### HOW TO COMPLETE THIS TASK
Pull out every line of the items below that contains the word "Tejakula".

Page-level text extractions
....

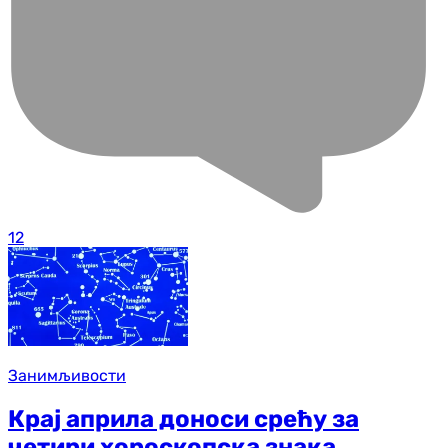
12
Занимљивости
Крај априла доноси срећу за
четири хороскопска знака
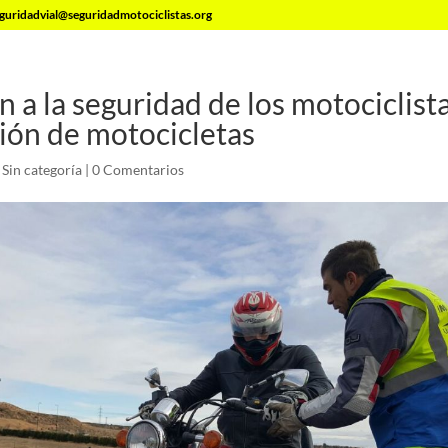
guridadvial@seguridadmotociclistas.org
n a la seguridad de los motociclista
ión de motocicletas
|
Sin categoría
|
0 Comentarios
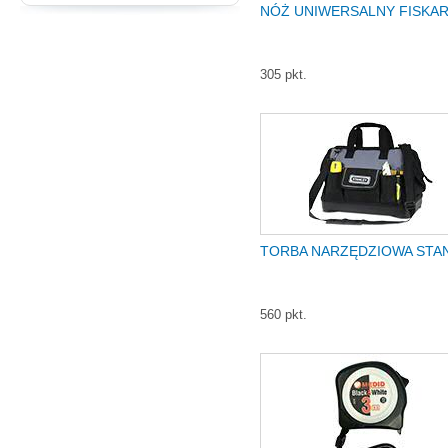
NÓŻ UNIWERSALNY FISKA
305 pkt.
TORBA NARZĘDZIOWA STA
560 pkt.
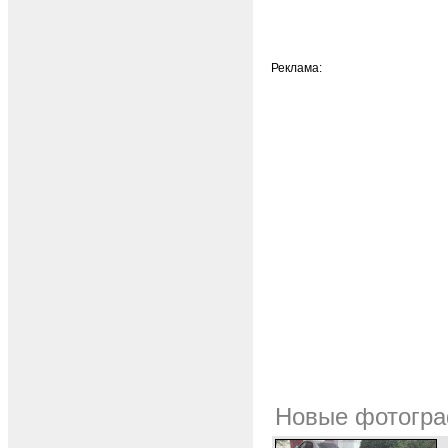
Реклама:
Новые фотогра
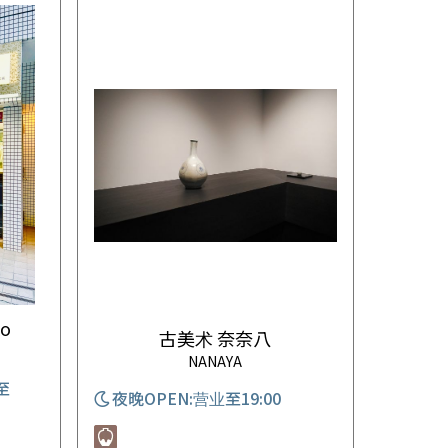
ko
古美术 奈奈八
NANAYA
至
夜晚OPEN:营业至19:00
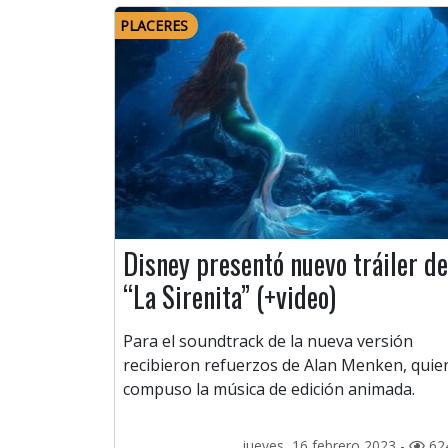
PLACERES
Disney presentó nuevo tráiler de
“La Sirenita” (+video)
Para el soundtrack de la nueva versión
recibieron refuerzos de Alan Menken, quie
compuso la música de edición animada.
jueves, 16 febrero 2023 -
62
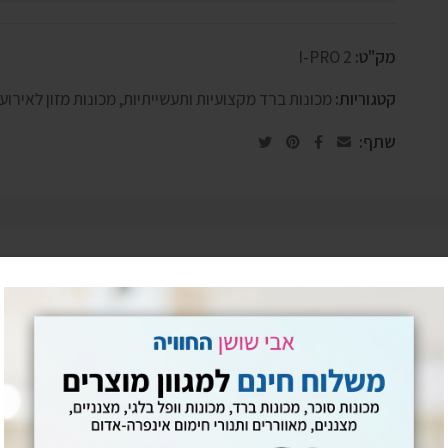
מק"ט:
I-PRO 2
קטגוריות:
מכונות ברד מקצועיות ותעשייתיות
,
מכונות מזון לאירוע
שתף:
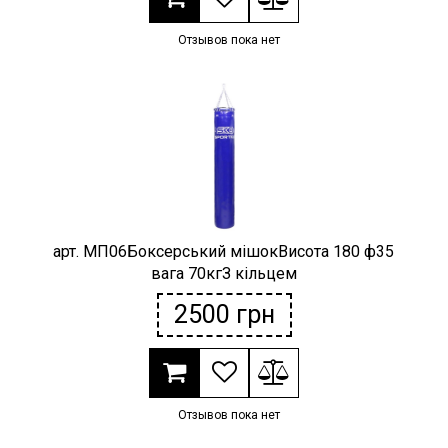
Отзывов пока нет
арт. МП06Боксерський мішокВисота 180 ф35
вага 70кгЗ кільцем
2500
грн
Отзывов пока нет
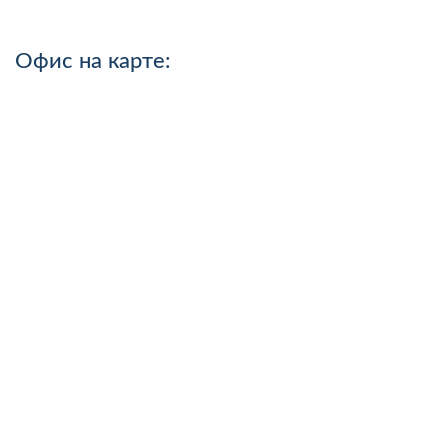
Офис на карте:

....

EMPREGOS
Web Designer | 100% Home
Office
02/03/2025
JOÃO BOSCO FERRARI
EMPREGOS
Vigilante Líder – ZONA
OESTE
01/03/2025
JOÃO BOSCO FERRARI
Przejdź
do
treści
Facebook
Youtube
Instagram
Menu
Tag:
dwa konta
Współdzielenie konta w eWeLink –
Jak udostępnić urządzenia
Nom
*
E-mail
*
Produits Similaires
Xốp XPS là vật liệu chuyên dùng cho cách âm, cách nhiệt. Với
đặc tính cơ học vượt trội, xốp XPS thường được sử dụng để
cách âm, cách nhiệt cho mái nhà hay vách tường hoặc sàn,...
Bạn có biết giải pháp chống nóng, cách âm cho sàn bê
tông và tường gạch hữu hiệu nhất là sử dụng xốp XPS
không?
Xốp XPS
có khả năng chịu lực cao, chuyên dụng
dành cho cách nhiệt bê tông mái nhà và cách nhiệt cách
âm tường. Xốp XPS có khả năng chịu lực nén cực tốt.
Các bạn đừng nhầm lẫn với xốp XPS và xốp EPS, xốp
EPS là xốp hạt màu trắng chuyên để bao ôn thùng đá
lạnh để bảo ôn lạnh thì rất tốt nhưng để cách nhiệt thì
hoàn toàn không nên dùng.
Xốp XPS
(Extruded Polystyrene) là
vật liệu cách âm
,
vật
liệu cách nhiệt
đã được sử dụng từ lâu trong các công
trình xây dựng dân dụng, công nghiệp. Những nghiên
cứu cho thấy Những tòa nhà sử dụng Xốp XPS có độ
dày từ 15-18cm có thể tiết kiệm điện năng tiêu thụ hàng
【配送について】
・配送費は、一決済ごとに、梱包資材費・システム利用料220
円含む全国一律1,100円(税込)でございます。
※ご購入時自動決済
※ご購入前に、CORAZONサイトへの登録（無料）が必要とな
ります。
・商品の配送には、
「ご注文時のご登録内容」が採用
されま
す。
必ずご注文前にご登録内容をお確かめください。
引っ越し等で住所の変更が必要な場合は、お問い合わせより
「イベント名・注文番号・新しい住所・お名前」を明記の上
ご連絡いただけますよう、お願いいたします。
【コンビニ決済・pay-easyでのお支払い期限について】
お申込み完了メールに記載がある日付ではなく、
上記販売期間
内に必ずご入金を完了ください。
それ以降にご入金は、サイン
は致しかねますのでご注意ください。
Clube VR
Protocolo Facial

....

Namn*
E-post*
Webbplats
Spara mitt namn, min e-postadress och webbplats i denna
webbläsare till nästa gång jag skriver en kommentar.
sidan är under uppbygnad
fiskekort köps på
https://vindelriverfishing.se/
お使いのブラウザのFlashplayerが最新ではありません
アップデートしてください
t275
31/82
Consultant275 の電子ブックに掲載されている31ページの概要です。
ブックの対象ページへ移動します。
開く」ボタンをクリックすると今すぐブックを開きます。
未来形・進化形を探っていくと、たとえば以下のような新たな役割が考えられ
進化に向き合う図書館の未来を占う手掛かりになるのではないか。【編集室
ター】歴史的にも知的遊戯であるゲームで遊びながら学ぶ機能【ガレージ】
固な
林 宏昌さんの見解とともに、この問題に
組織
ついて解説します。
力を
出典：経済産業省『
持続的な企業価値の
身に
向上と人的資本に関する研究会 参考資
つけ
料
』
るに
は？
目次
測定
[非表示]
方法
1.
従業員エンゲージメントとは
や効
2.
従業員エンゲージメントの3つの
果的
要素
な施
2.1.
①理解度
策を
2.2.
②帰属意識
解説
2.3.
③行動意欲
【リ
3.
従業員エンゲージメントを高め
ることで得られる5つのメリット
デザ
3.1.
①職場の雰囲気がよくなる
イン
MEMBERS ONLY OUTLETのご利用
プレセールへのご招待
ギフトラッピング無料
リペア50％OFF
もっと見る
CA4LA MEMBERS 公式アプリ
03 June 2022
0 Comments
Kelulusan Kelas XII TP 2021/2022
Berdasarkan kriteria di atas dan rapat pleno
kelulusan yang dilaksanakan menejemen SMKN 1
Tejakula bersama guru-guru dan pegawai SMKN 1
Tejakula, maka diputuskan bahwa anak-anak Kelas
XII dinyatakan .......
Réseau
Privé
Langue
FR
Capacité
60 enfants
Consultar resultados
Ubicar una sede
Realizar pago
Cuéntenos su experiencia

....

### SOLUTION
Tejakula bersama guru-guru dan pegawai SMKN 1
Tejakula, maka diputuskan bahwa anak-anak Kelas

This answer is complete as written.